Collected data
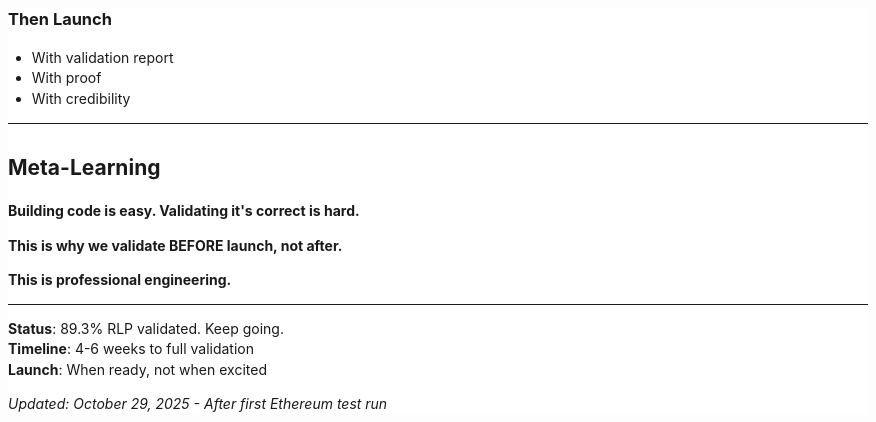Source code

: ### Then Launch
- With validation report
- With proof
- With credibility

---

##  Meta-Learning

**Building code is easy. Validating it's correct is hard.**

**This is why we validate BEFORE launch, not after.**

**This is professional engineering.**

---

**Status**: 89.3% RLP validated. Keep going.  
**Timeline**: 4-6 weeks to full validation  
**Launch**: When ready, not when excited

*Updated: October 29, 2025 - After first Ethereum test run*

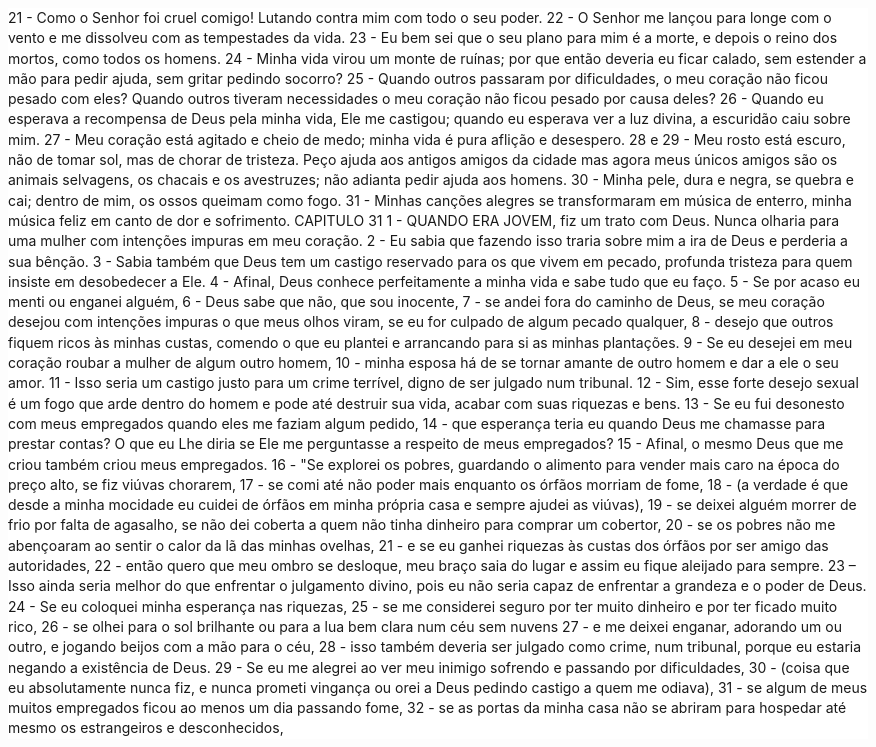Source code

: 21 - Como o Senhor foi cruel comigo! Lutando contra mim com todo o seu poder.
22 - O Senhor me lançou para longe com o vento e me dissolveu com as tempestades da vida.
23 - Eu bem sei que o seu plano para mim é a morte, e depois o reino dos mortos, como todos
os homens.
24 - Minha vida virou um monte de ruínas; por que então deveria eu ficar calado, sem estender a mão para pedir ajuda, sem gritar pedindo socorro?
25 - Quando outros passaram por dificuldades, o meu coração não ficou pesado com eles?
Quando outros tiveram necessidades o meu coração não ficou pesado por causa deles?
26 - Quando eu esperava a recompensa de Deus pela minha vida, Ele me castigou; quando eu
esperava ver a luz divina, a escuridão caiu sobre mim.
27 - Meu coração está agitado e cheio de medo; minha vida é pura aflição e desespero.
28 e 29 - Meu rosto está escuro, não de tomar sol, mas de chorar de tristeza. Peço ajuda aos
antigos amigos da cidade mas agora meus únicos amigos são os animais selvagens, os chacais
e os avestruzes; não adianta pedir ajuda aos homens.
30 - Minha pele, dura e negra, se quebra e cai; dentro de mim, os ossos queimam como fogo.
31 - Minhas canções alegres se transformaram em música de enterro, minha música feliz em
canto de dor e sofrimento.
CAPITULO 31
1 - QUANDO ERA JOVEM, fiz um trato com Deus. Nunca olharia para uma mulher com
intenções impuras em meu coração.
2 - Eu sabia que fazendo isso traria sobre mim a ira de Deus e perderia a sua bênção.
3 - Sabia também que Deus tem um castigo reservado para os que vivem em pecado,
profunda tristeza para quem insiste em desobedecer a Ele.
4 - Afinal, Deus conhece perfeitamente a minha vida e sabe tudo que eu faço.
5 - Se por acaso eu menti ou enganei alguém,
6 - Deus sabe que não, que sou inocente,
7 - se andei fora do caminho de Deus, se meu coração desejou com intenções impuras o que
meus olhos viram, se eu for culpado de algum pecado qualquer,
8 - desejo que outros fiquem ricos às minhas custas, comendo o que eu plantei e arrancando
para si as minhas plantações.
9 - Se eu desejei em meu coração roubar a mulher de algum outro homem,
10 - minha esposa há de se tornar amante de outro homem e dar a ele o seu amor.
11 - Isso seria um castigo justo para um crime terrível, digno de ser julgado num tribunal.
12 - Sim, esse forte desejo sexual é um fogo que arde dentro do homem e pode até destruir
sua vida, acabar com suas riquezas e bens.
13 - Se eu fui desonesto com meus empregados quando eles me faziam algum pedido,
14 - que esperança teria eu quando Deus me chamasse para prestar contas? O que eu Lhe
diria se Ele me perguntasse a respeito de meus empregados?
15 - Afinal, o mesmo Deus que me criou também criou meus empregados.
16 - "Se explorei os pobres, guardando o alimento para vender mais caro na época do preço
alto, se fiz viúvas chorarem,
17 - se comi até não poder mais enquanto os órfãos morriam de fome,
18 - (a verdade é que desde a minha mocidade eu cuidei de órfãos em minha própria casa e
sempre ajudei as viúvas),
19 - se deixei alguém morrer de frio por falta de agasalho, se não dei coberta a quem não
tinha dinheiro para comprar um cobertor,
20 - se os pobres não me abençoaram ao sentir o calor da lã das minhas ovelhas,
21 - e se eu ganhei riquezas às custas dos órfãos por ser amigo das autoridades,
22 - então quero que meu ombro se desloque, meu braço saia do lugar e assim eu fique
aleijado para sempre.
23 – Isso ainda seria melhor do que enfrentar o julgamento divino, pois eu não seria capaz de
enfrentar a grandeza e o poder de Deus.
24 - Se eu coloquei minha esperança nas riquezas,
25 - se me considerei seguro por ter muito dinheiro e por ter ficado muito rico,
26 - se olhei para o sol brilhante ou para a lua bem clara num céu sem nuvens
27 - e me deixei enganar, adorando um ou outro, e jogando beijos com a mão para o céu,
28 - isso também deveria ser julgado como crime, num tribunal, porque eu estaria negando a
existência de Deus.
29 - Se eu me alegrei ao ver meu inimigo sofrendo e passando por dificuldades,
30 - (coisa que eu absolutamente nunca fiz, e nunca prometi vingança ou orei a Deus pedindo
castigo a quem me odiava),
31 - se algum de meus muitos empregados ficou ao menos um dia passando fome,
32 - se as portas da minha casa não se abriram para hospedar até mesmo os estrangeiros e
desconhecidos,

**HOW TO COMPLETE THIS TASK:**
Please copy the lines of the records from the line with "### Then Launch" to the line with "launch, not after.**", substituting "confidence" for "credibility" and changing nothing else.

**RESPONSE:**
: ### Then Launch
- With validation report
- With proof
- With confidence

---

##  Meta-Learning

**Building code is easy. Validating it's correct is hard.**

**This is why we validate BEFORE launch, not after.**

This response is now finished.